Mais à la maison, c’était impossible de manger ce bœuf-là.
Vingt ans plus tard, c’est toujours pareil. Incapable de trouver facilement de la viande locale.
Absurdité magnifiquement mise en image par Karine Lamontagne et la bouchère Renée Leblanc-Paulin dans le documentaire La bouchère de Trois-Pistoles.
Éviter ou révolutionner ?
Il y a des institutions comme Polytechnique qui décident de retirer la viande rouge de leur menu pour cause environnementale. Un raccourci franchement discutable pour devenir un vrai acteur de changement.
Puis, il y a des artisanes et des producteurs agricoles aux premières loges de l’industrie de la viande qui tentent de révolutionner le modèle.
De la viande, il va s’en manger pour un maudit bon boutte encore. Alors, comment faire mieux ?
Manger plus de viande locale. Mais comment y avoir accès ?
Chez nous, le meilleur steak que j’ai mangé de ma vie vient d’une ferme de Clerval en Abitibi.
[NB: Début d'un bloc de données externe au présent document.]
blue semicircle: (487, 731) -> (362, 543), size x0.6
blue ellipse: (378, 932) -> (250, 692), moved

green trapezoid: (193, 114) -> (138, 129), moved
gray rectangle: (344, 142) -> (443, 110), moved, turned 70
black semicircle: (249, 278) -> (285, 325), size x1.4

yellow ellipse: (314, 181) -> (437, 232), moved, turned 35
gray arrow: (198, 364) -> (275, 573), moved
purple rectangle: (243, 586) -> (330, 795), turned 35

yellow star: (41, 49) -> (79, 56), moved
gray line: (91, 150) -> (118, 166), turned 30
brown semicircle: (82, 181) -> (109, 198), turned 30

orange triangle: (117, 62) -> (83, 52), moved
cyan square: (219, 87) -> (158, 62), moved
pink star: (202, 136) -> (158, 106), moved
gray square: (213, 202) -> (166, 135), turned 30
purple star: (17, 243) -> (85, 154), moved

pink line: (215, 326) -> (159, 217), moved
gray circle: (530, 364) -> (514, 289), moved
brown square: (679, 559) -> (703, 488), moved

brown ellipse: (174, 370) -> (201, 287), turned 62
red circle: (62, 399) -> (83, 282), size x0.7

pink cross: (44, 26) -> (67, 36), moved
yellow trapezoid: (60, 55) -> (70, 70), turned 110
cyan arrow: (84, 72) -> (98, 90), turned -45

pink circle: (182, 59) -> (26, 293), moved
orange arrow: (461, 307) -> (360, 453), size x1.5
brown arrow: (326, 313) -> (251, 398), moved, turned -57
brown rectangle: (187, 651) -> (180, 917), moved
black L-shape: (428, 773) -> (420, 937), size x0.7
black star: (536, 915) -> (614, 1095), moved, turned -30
Faute d’abattoir, la productrice envoie ses bêtes à 875 km pour les faire abattre, puis les ramène pour les commercialiser en région. Un budget et un paquet de troubles que bien des producteurs ne se donnent pas.
Alors, il faut sortir de la mentalité coloniale qui persiste encore dans les officines gouvernementales. Extraire, cultiver, produire de la matière première, les régions du Québec sont championnes pour ça.
Là, il est temps qu’on développe des infrastructures de transformation dans ces mêmes territoires pour faire profiter la valeur ajoutée aux régions qui la produisent, cette valeur.
Des abattoirs et des boucheries comme celle de Renée Leblanc-Paulin qui change la donne alimentaire dans les Basques.
Nourrir la vitalité de nos régions en même temps que son monde.